The interviews aren’t just filled with stupid questions. They also fail to follow any sort of predictable format for the genre. Today, when more and more of the media the public consumes is a predicable circus of hubris, hype and hysteria, this tactic is even more important than when it made Cohen famous with Ali G more than 15 years ago.
Watching Cohen disarm the interviewee by asking questions that are totally off script helps remind the public how constrained the format of the interview tends to be. Cohen uses unexpected questions to mock the way that the interview tends to follow a format that never challenges the interviewer.
This is why his exchange with Gun Owners of America founder Larry Pratt is so beyond the pale. Pratt interacted with Cohen’s Morad character, who explained he was meeting with a series of gun rights advocates to try to get their support for his Kinderguardians campaign. The whole sequence is entirely absurd.
Cohen’s character makes it possible for us all to watch a series of right-wing public figures enthusiastically support a totally inane idea, a move we would never witness on any mainstream news interaction. But one of the most disarming parts of the sequence takes place when Pratt giggles along with the Morad character after he says "it's not rape if it's your wife.” It is a perfect example of how Cohen can take his interviews into the sort of uncharted territory we all need to discover.
For what it’s worth, that tactic has been used by Colbert on the “The Colbert Report” as well as many other comedians, especially those working on “The Daily Show” in field pieces. The reason why the in-character interview is so common today is not just because it pokes fun at an unsuspecting interviewee, but also because it offers the viewer a refreshing interaction unlike most of the formulaic interview encounters found on the mainstream TV news.
5. Who’s crossing the line?
Perhaps the best part of Cohen’s creative strategy is the way that he pushes on the idea that his comedy is crossing lines. Palin went after him, calling him “evil, exploitative, sick,” and yet she is the one who called on conservatives to buy guns after the Sandy Hook shootings and she is also the one who decided to call vulnerable congressional districts “targets of opportunity” shortly before Gabrielle Giffords was shot.

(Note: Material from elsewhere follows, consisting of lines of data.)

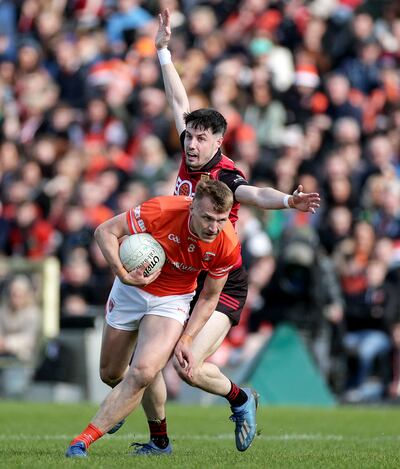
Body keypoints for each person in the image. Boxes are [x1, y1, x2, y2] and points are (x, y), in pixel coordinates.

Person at [119, 8, 321, 456]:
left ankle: (242, 398)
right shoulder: (187, 150)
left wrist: (288, 200)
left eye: (200, 139)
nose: (191, 144)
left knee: (188, 365)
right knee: (145, 365)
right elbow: (177, 101)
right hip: (182, 275)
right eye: (188, 137)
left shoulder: (225, 176)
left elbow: (254, 193)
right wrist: (164, 52)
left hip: (222, 281)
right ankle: (159, 443)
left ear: (217, 143)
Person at [65, 179, 245, 458]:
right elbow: (105, 232)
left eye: (221, 220)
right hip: (130, 290)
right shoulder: (161, 210)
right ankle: (131, 409)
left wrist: (187, 337)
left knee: (144, 372)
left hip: (172, 301)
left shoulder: (227, 242)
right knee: (112, 374)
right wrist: (124, 275)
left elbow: (209, 297)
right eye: (207, 218)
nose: (213, 227)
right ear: (192, 207)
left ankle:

Similarly, the former Alabama Senate candidate who was accused of pedophilia, Roy Moore, went after Cohen for attacking his “honor and character.”

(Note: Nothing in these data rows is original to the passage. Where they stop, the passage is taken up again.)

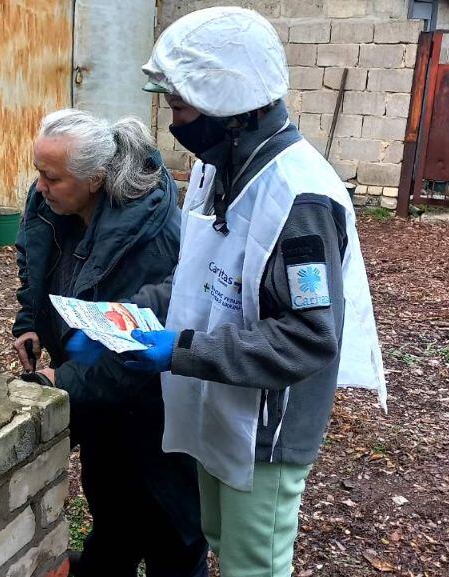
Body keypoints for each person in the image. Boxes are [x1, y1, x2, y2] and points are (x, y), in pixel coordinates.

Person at [64, 7, 386, 576]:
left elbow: (310, 339)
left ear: (230, 110)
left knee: (252, 564)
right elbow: (199, 277)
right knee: (218, 535)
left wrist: (177, 351)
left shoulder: (300, 199)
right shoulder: (218, 170)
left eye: (181, 106)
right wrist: (128, 315)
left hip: (266, 427)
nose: (170, 121)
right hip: (215, 399)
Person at [11, 109, 207, 577]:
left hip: (148, 400)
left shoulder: (152, 233)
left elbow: (134, 339)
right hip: (90, 389)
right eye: (39, 171)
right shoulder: (50, 201)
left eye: (52, 177)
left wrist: (64, 379)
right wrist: (29, 320)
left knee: (171, 527)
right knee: (111, 505)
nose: (40, 186)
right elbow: (33, 263)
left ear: (96, 179)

Palin’s and Moore’s outrage over Cohen is akin to the fallout from Michelle Wolf’s performance earlier this year at the White House Correspondents’ Association Dinner. Wolf was condemned for what some perceived as inappropriate comments about White House Press Secretary Sarah Huckabee Sanders. The joke, though, was the fact that comedian Wolf was being called out for crossing a line, but Sanders, who lies to the public all the time, doesn’t get that same critique.
Colbert suffered a similar backlash when he had the nerve to go after President George W. Bush back in 2006. At the time Bush was leading us into an unjust war and Colbert was using comedy to call him out. But Colbert was the one some folks thought had “crossed a line.”
So if Moore and Sanders and Bush didn’t cross lines, how is that the comedians are?
Cohen’s entire comedy routine is centered on crossing lines in the most outrageous way he can. Each time that Cohen purposefully crosses the line he asks his audience to consider when and how and why we should and shouldn’t cross lines. He further reveals the fact that comedians are far more likely to be held to higher ethical standards than most other public figures.
It is important to note, as well, that Cohen does an excellent job of crossing all lines. That is, he mocks the left and the right, as evidenced by his scene between an ex-con and an art gallery owner where the ex-con convinces the gallery owner to give him some of her pubic hair for his next project.
Much Trump-era comedy has been accused of favoring a left perspective, but Cohen is an equal opportunity offender, a refreshing and much-needed tactic that further shows why “Who Is America?” will be valuable in the current context.
His edgy comedy will likely continue to ruffle feathers in the weeks to come, but that’s entirely the point. By stirring up the performance of outrage, his comedy is able to show us how outrageous America has already become.